-------- DATA SUPPLIED --------

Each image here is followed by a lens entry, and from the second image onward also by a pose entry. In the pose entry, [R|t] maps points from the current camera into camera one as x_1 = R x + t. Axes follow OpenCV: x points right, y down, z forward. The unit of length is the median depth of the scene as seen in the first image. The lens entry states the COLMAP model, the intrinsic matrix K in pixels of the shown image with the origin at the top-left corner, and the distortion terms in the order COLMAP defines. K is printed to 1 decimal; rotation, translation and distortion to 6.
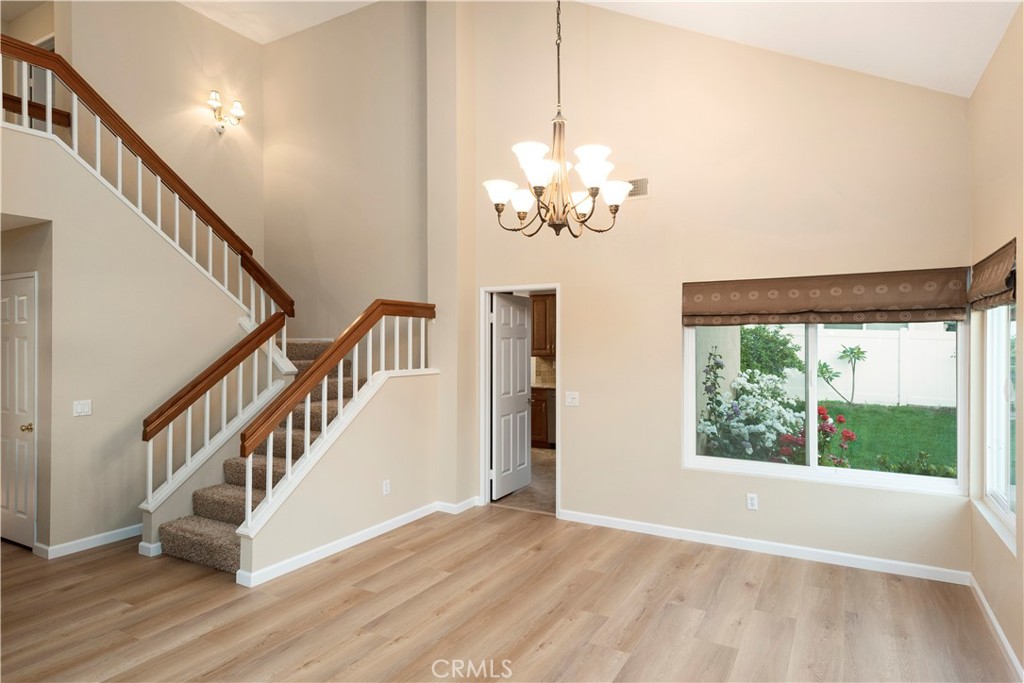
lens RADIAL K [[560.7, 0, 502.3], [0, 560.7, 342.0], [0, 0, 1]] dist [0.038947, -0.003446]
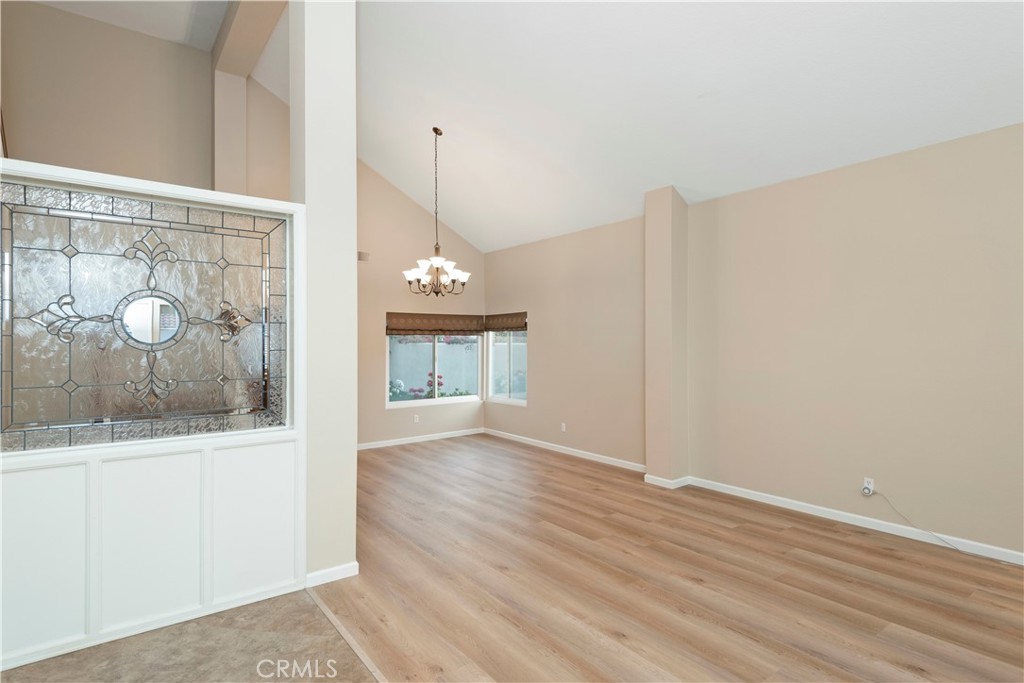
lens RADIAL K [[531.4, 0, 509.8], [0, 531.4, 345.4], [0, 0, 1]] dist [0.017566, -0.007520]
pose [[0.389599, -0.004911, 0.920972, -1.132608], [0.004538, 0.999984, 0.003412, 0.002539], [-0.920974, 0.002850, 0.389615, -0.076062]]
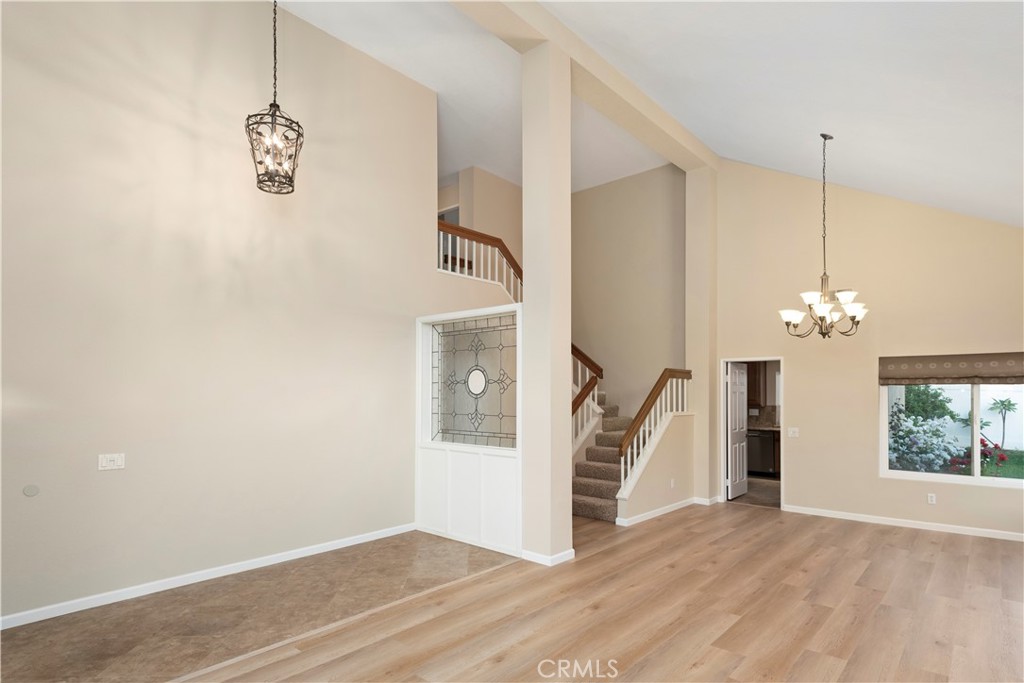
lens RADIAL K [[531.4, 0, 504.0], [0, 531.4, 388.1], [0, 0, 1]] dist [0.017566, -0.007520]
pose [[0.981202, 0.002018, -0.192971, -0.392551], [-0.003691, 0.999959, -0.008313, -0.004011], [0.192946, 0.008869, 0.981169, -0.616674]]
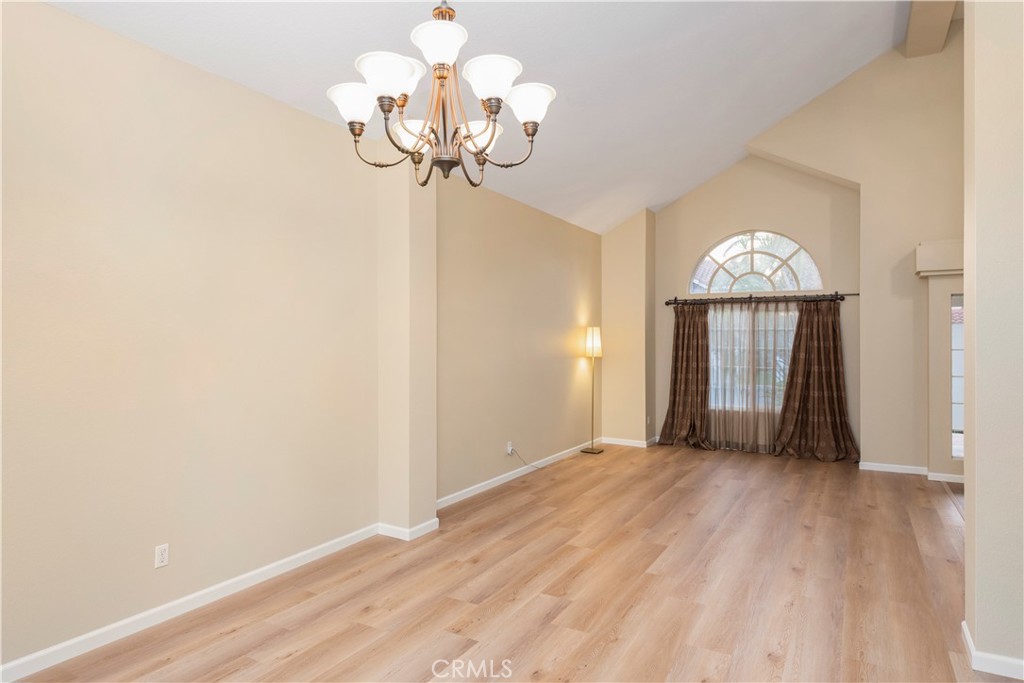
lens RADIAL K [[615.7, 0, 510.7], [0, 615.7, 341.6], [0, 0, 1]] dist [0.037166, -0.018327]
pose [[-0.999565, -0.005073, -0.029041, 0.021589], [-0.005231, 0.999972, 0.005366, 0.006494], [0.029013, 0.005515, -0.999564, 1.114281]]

--------

An exact copy of the material above is required, free of any pictures.

RESPONSE FOR THIS EXERCISE:
Each image here is followed by a lens entry, and from the second image onward also by a pose entry. In the pose entry, [R|t] maps points from the current camera into camera one as x_1 = R x + t. Axes follow OpenCV: x points right, y down, z forward. The unit of length is the median depth of the scene as seen in the first image. The lens entry states the COLMAP model, the intrinsic matrix K in pixels of the shown image with the origin at the top-left corner, and the distortion terms in the order COLMAP defines. K is printed to 1 decimal; rotation, translation and distortion to 6.
lens RADIAL K [[560.7, 0, 502.3], [0, 560.7, 342.0], [0, 0, 1]] dist [0.038947, -0.003446]
lens RADIAL K [[531.4, 0, 509.8], [0, 531.4, 345.4], [0, 0, 1]] dist [0.017566, -0.007520]
pose [[0.389599, -0.004911, 0.920972, -1.132608], [0.004538, 0.999984, 0.003412, 0.002539], [-0.920974, 0.002850, 0.389615, -0.076062]]
lens RADIAL K [[531.4, 0, 504.0], [0, 531.4, 388.1], [0, 0, 1]] dist [0.017566, -0.007520]
pose [[0.981202, 0.002018, -0.192971, -0.392551], [-0.003691, 0.999959, -0.008313, -0.004011], [0.192946, 0.008869, 0.981169, -0.616674]]
lens RADIAL K [[615.7, 0, 510.7], [0, 615.7, 341.6], [0, 0, 1]] dist [0.037166, -0.018327]
pose [[-0.999565, -0.005073, -0.029041, 0.021589], [-0.005231, 0.999972, 0.005366, 0.006494], [0.029013, 0.005515, -0.999564, 1.114281]]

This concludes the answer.